WHAT TO WORK ON: Wherever a line of the records contains "URNIEJ", copy that line.

======== EXERCISE DATA ========

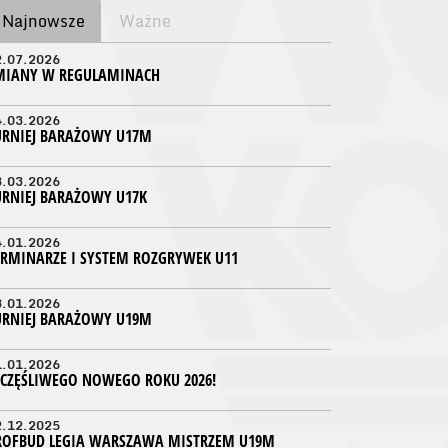
Najnowsze
Ważne
2.07.2026
MIANY W REGULAMINACH
4.03.2026
URNIEJ BARAŻOWY U17M
3.03.2026
URNIEJ BARAŻOWY U17K
4.01.2026
ERMINARZE I SYSTEM ROZGRYWEK U11
3.01.2026
URNIEJ BARAŻOWY U19M
1.01.2026
ZCZĘŚLIWEGO NOWEGO ROKU 2026!
2.12.2025
ROFBUD LEGIA WARSZAWA MISTRZEM U19M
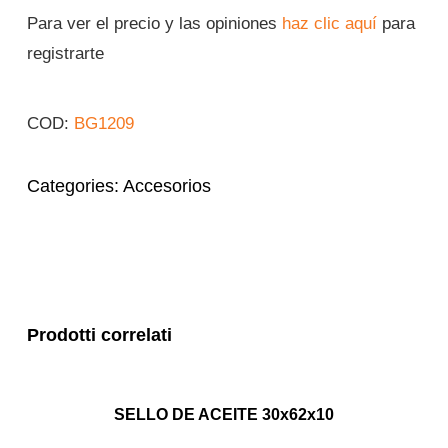
Para ver el precio y las opiniones
haz clic aquí
para
Iniciar sesión
registrarte
Español
COD:
BG1209
Categories:
Accesorios
Prodotti correlati
SELLO DE ACEITE 30x62x10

========

RESULT FOR THIS TASK:
URNIEJ BARAŻOWY U17M
URNIEJ BARAŻOWY U17K
URNIEJ BARAŻOWY U19M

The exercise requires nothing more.